Gastrointestinal Stromal Tumor (GIST)

Fast Facts:

  • ≈ 3% of all GI cancers (≈ 20% of small bowel cancers)
  • Can occur anywhere along GI tract:
    • Stomach (≈ 65%)
    • Small Bowel (≈25%)
    • Uncommon: rectum, esophagus, colon, appendix

Role of PET/CT in the Management of GIST:

PET/CT plays a very important role in the management and evaluation of GIST patients.

Surgical resection is the goal for patients with resectable lesions and no evidence of metastatic disease.  The mainstay of medical therapy is Imatinib, a protein kinase inhibitor (GIST are generally resistant to both chemotherapy and radiation).

The vast majority of GIST lesions (≈ 85%) respond extremely rapidly to Imatinib therapy.  This response, however, is often not accompanied by a decrease in lesion size until very late in therapy.

PET/CT, therefore, plays a unique role in the early assessment of therapy response to Imatinib, as it can demonstrate a significant decrease in a lesion’s metabolic activity, even though the lesion may be unchanged in size (in fact, some lesions may actually increase in size during successful treatment, presumably due to inflammation and/or hemorrhage). 

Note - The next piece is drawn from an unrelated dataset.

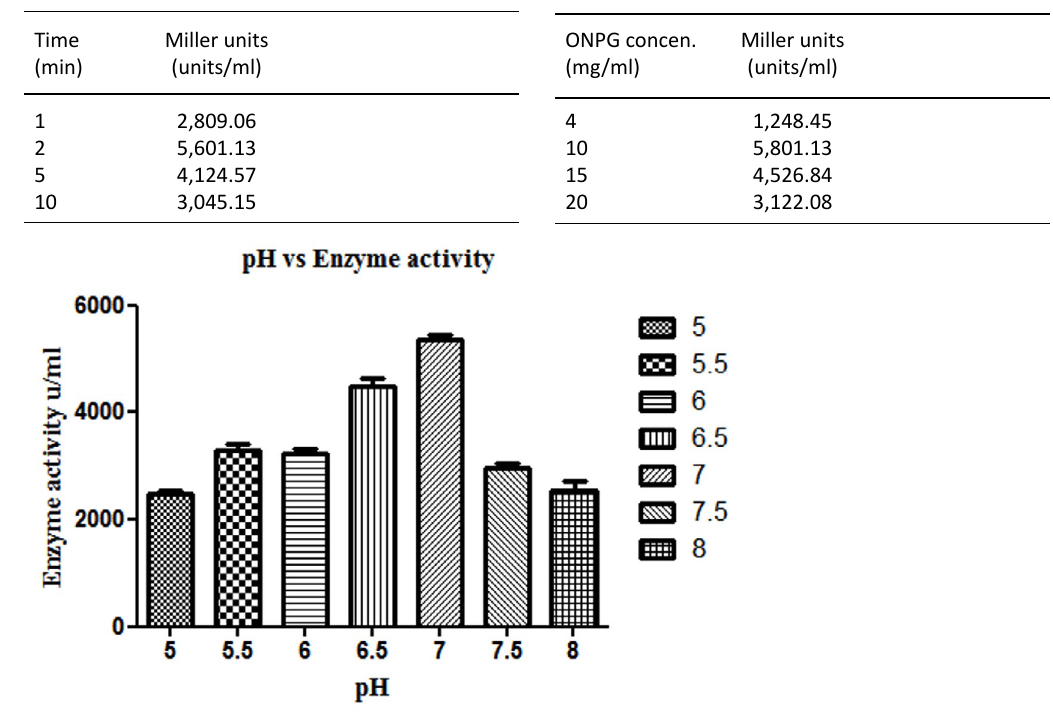
Table 3. Effect of reaction time on enzyme activity by L. fermentum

PET/CT is regularly utilized for:

Initial Staging

  • Primary lesion: Size, location and metabolic activity.
  • Metastatic disease: Present ≈ 10% at time of diagnosis – typically to the liver, omentum, & peritoneum (nodes, bone & lung involvement are less common).

Assessing Response to Therapy & Prognosis: 

  • Early Response: Non-responders can be offered alternative therapy.
  • Late Response: Assess success or failure of therapy, and ultimate outcome. Can also assess secondary resistance to Imatinib.

Recurrence & Restaging

  • Restaging suspected recurrence. 
  • Distinguishing recurrence from post-therapeutic inflammation.

Criteria for “Active Malignancy”:

Most patients with GIST patients already have a biopsy-proven diagnosis prior to PET/CT scanning. Occasionally, however, an incidental GIST is encountered.

GIST lesions generally present as an FDG-avid soft tissue mass, typically involving the stomach or small bowel (we usually do not specifically include GIST in our differential for FDG-avid colon, rectal, esophageal or appendiceal lesions).

Larger lesions are often accompanied by cystic regions, often representing necrosis.

Recurrent Active Disease: Often appears as a small focus of activity within a larger non-avid treated mass (the recurrence may be centrally or peripherally located).

False Positives:

  • Flare Phenomenon”: Within the first 3 weeks after cessation of Imatinib therapy, there is often a transient increase in the metabolic activity of residual lesions.  For this reason, we generally suggest post-treatment imaging be delayed for at least 6 weeks.

False Negatives:

  • An estimated 10-20% of GIST lesions may demonstrate poor-avidity. 
  • PET is less sensitive for some small liver metastases.